NARCISO was one of my favourite launches of 2014, if not my top pick of the year. The fragrance presented an abstract idea of the gardenia flower, painted in nude tones of white, grey and pink. It smelled fleshy and milky with an unrivalled radiance that made the fragrance feel like an expansive white space, minimal in its contents but gigantic in its size. The whole thing was a technical marvel that celebrated colours and flowers in abstraction, presenting them as something incredibly new and most importantly, entirely ‘Narciso’ in their style.
For 2016, Narciso Rodriguez has launched NARCISO Eau de Parfum Poudrée, a flanker to the Eau de Parfum that sees an injection of powder into NARCISO’s expanse. Now powder in perfume isn’t something new, one can find it in the classic Guerlains, Chanels and even many modern fragrances, such as Valentino’s Donna, but it is an interesting twist nonetheless. Powder gives a fragrance a luxurious feel, providing texture and evoking themes of make up and fur. So with NARCISO Eau de Parfum Poudrée we have something that is less abstract and more decadent than the original. That sounds good to me!
Top: White Jasmine and Bulgarian Rose
Base: White and Black Cedars, and Vetiver
How Does it Smell?
NARCISO Eau de Parfum Poudrée opens peachy and soft with a hedonistic blend of jasmine and rose. The rose plays a dominant role over the white florals, accented by a touch of fruit to bring an element of sweetness. I say ‘fruit’ because in keeping with the original NARCISO, a number of Poudrée’s facets aren’t literal and specific enough to narrow down to a specific ingredient, playing with themes that are much more abstract. The floral and fruity tones feel as if they are a collection of nuances, brought together to create the impression of the sum of their parts. It all works rather nicely because what one gets is a dreamy concoction of fruit and flowers that wear like nude-coloured silk.

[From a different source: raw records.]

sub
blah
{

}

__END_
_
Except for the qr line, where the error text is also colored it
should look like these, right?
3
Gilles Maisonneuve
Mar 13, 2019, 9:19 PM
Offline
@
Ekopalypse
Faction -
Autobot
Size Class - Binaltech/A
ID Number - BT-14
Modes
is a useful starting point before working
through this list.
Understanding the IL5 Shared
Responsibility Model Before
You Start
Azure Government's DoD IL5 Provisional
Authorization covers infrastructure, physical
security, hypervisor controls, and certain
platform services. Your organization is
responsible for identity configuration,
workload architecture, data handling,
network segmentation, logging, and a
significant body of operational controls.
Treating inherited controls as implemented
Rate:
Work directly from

Musk plays a huge role here, as it did in the original NARCISO however, its radiance isn’t quite as tremendous. The powdery facet allows for something that wears closer to the skin, dusting it in a blush-coloured dose of face powder that is warm, comforting and just a tiny bit earthy. In time, the more robust underpinnings come through, intensifying the texture with smooth, pliable cedar wood and sharp vetiver strands. The complexity is fascinating because there is simply so much going on, but never once does Poudrée feel demanding to wear, in fact it’s exactly the opposite: a fragrance so easy to wear it feels like a second skin.

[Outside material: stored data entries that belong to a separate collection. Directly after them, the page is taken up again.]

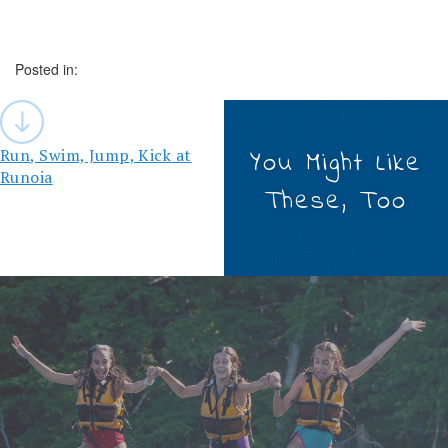
Posted in:
Post
navigation
Run, Swim, Jump, Kick at
You Might Like
Runoia
These, Too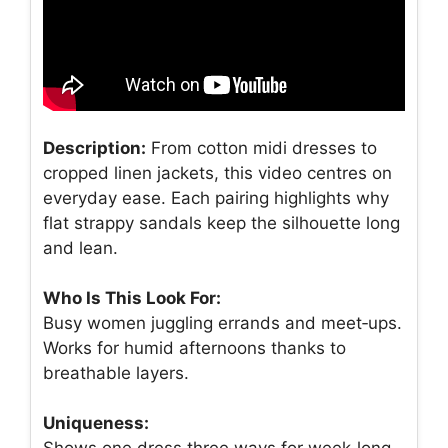
Description:
From cotton midi dresses to
cropped linen jackets, this video centres on
everyday ease. Each pairing highlights why
flat strappy sandals keep the silhouette long
and lean.
Who Is This Look For:
Busy women juggling errands and meet‑ups.
Works for humid afternoons thanks to
breathable layers.
Uniqueness:
Shows one dress three ways for week‑long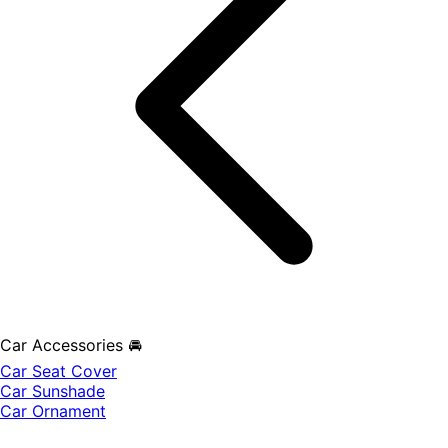
Car Accessories 🚘
Car Seat Cover
Car Sunshade
Car Ornament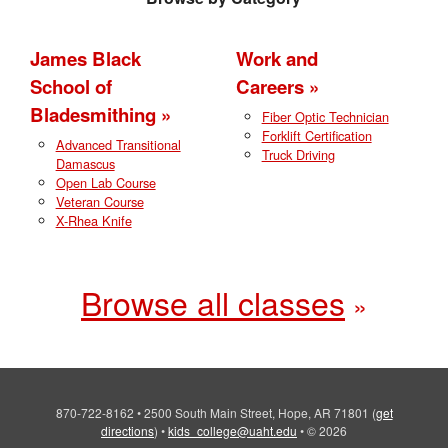
James Black
Work and
School of
Careers
Bladesmithing
Fiber Optic Technician
Forklift Certification
Advanced Transitional
Truck Driving
Damascus
Open Lab Course
Veteran Course
X-Rhea Knife
Browse all classes
870-722-8162
•
2500 South Main Street, Hope, AR 71801
(
get
directions
)
•
kids_college@uaht.edu
•
© 2026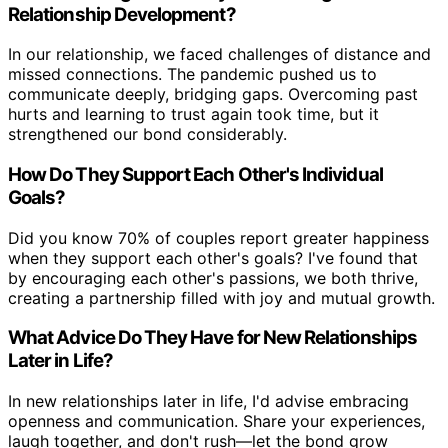
Relationship Development?
In our relationship, we faced challenges of distance and
missed connections. The pandemic pushed us to
communicate deeply, bridging gaps. Overcoming past
hurts and learning to trust again took time, but it
strengthened our bond considerably.
How Do They Support Each Other's Individual
Goals?
Did you know 70% of couples report greater happiness
when they support each other's goals? I've found that
by encouraging each other's passions, we both thrive,
creating a partnership filled with joy and mutual growth.
What Advice Do They Have for New Relationships
Later in Life?
In new relationships later in life, I'd advise embracing
openness and communication. Share your experiences,
laugh together, and don't rush—let the bond grow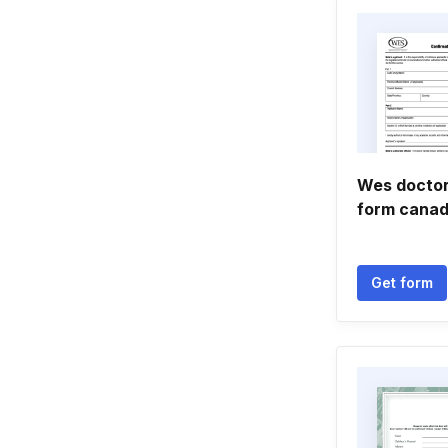
Wes doctor
form cana
Get form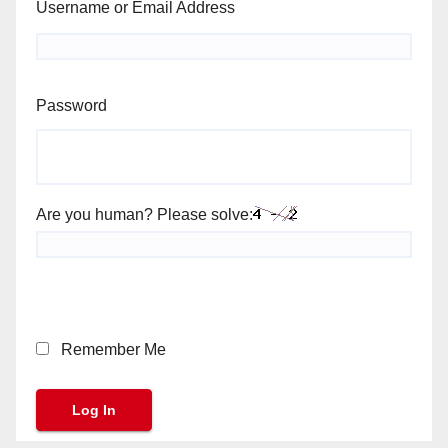
Username or Email Address
Password
Are you human? Please solve:
Remember Me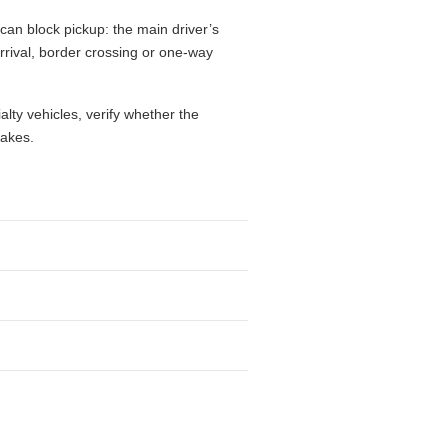
can block pickup: the main driver’s
 arrival, border crossing or one-way
alty vehicles, verify whether the
takes.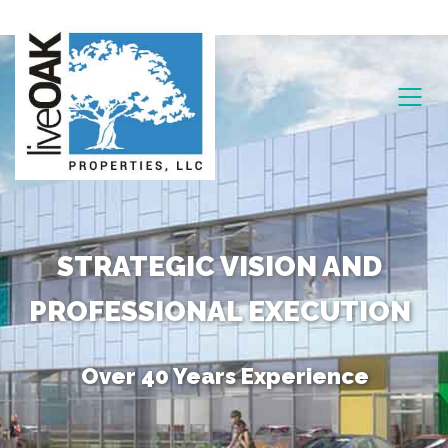
STRATEGIC VISION AND
PROFESSIONAL EXECUTION
Over 40 Years Experience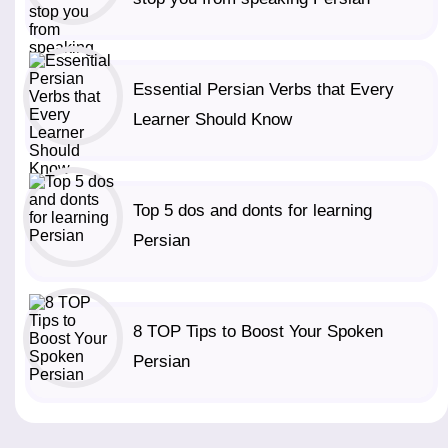
Essential Persian Verbs that Every
Learner Should Know
Top 5 dos and donts for learning
Persian
8 TOP Tips to Boost Your Spoken
Persian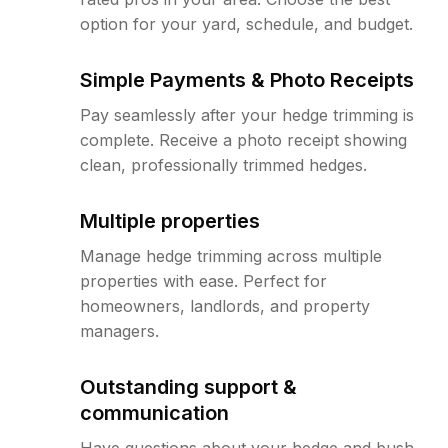
option for your yard, schedule, and budget.
Simple Payments & Photo Receipts
Pay seamlessly after your hedge trimming is
complete. Receive a photo receipt showing
clean, professionally trimmed hedges.
Multiple properties
Manage hedge trimming across multiple
properties with ease. Perfect for
homeowners, landlords, and property
managers.
Outstanding support &
communication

NARCISO Eau de Parfum Poudrée very much feels like an extension of the original, extending its abstract floral painted in blush colours and accenting it with the lightest dusting of makeup powder to give it a delicate and soft edge. The key difference isn’t in the olfactory profile of the scent but is more a case of a change of tone. Where NARCISO was a whiteout of imaginary gardenias on a hurricane of musk, Poudrée is much more intimate. It wears close to the skin like a dusting of face powder or silk lingerie, inviting curious noses to come closer, as opposed to grabbing them by the neck from across the room. Poudrée adds just a touch of luxury to the beautifully unusual NARCISO, shifting it into something completely different but just as special.